I just looked at the source code of left-pad for the first time, and it's strange. They noticed that concatenating a bunch of single-space strings is O(n^2), and optimized it to O(n log n) by using repeated doubling. So in the end they take longer than O(n) to fill an array with a constant value. Why?

https://github.com/left-pad/left-pad/blob/master/index.js


Why write code to left pad your strings, when you can get an O(n log n) implementation just like that. You only need a "minimal" amount of bundle tooling and a few hundred MB of node_modules. Count your blessings. This is the way.


Small focused modules dont need much maintenance or braking changes, so you basically only have to download them once, and treat them as if they where your own code.


The article highlights a huge pitfall of having lots of small dependencies, provides no real remediation, and says small dependencies are easier to reason about, so they're better anyway.

I disagree. I personally find that with large projects, small dependencies actually become much harder to reason about - they sort of get lost in the codebase. Not to mention the duplication of small packages on npm doing similar things - with a large team, it's easy to add both to your codebase and then we're in a new sort of duplicative mess.


Small modules are only useful when they're self-contained.
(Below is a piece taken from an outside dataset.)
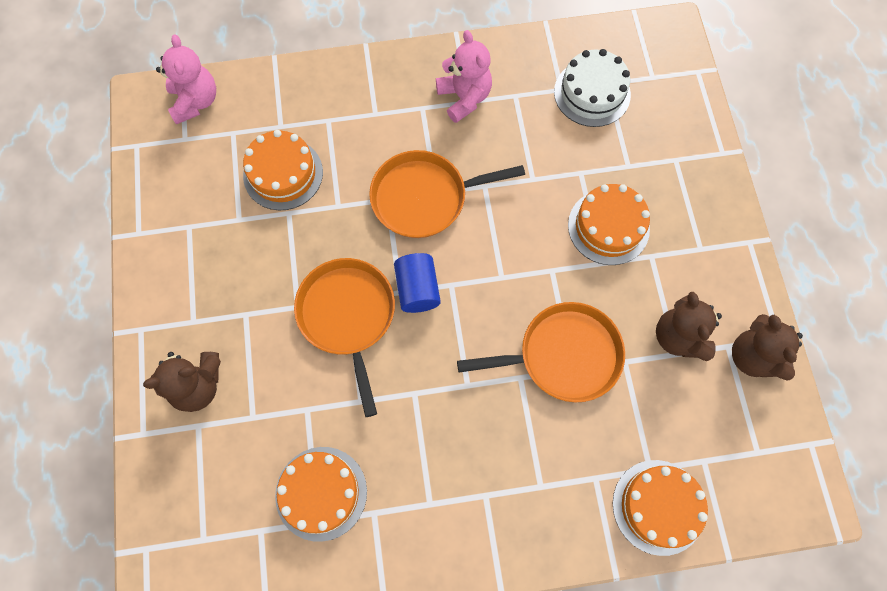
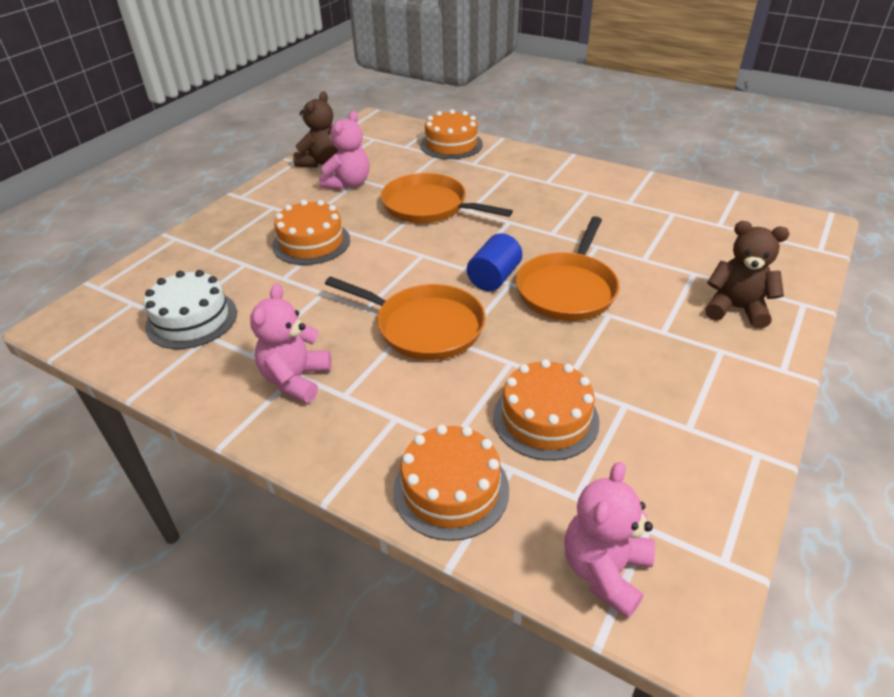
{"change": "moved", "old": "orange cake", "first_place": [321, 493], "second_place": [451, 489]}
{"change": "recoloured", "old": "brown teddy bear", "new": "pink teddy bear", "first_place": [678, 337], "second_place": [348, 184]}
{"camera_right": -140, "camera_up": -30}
Leftpad was mocked because it brought in three dependencies on top of itself. The more dependencies one has, the more breakage hell one must deal with. So please, keep your code self-contained when sharing with the world.


> Regarding Jobs' quote, here's another way to look at it: the most beautiful hotel in the world wouldn't feel like such if all the toilets overflowed when flushed.

But this would be a functional problem, irritating at best and a potential health hazard at worst. Using plywood for the back of a chest of drawers is no such thing.